Collecting coverage info

WARNING!!! Coverage tool creates a lot of temp files in your working directory. You better commit all your changes to be able to use git to clean up.

Install dependencies:

rustup component add llvm-tools-preview
cargo install grcov

Run tests with special flags:

CARGO_INCREMENTAL=0 RUSTFLAGS='-Cinstrument-coverage' LLVM_PROFILE_FILE='cargo-test-%p-%m.profraw' cargo test
grcov . --binary-path target/debug/ -s . -t coveralls+ --branch --llvm \
    --ignore '../*' --ignore "/*" --ignore 'macros/*' --ignore 'fuzz/*' \
    --ignore '**/tests/**' -o target/coverage/html

Open target/coverage/html/index.html to see the report.

Also main branch reports are available at https://coveralls.io/github/perf-toolbox/tir.

Defining Dialects

Intro

Dialects are semantically-complete purpose-focused pieces of intermediate representation. An example of a TIR dialect is riscv dialect, that contains operations, types and algorithms to accurately represent RISC-V ISA on both assembly and binary levels. Dialects can both co-exist together and progressively lower one to another.

Defining Operations

TIR provides a crate to help developers easily define new operations.

Below is an example of a simple operation:

#![allow(unused)]
fn main() {
use crate::builtin::DIALECT_NAME;
use tir_core::{Op, OpImpl, Type};
use tir_macros::{Assembly, Op};

#[derive(Op, Assembly)]
#[operation(name = "super", known_attrs(value: IntegerAttr))]
pub struct SuperOp {
    #[operand]
    operand1: Register,
    #[ret_type]
    return_type: Type,
    r#impl: OpImpl,
}

}

The helper macros would implement the following things for you:

  • Getters and setters for operands (i.e., get_operand1, set_operand1)
  • Getters for regions
  • Default assembly parser and printer.

Additional methods can be defined manually by implementing impl SuperOp {...}.

Field Configurations

#[operation(..., known_attrs(attr1: AttrType))]

Defines an attribute of a specific type. Any type used in attributes must be convertible to tir_core::Attribute enum. Also implements basic attribute getters and setters.

#[operand]

Defines an operand of a specific type. Also implements basic setters and getters for the operand.
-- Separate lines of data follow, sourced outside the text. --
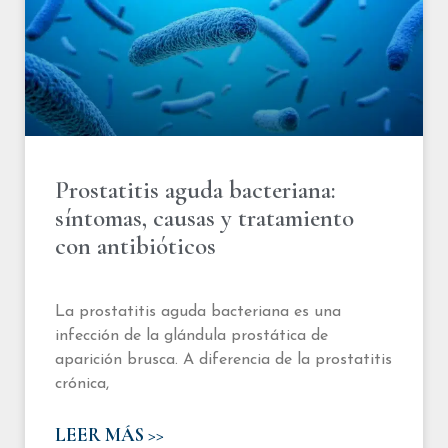
Prostatitis aguda bacteriana:
síntomas, causas y tratamiento
con antibióticos
La prostatitis aguda bacteriana es una
infección de la glándula prostática de
aparición brusca. A diferencia de la prostatitis
crónica,
LEER MÁS >>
#[region(single_block, no_args)]

Defines a region. Also defines a basic getter get_<field_name>_region. If single_block argument is passed, also defines a get_<field_name> single block getter. If both single_block and no_args are passed, a default region will be created during operation building.

tir_core - Rust

The Language Parsing Library

Language Parsing Library is TIR's built-in parser combinator library, similar to nom, winnow or chumsky. It is aimed at providin flexible yet performant interfaces for any built-in DLS within TIR domain.

Rationale

One may wonder why not just use any of the existing libraries. There're a few reasons to take this road:

  1. Existing libraries are often too abstract and too hard to use. With too many customization points, they often become a burden when supporting multiple built-in DSLs. This includes things like error handling that is often lacking features required for mature language tooling. Rather then being a one stop shop for every parsing problem, we focus on things that matter for us: unified error handling and diagnostic engine, source tracking on by default, common sub-parsers.
  2. Lack of features. Surprisingly, generic parser combinators usually lack things that are actually needed for a real-world compiler or DSL, like comment parsing or usable support for separate lexing and parsing stages.
  3. Performance. Production compilers deal with huge amounts of data, and the hotspots can be in the most unexpected places. To have better control over our compile times, we need to make sure every part of the pipeline can be easily changed.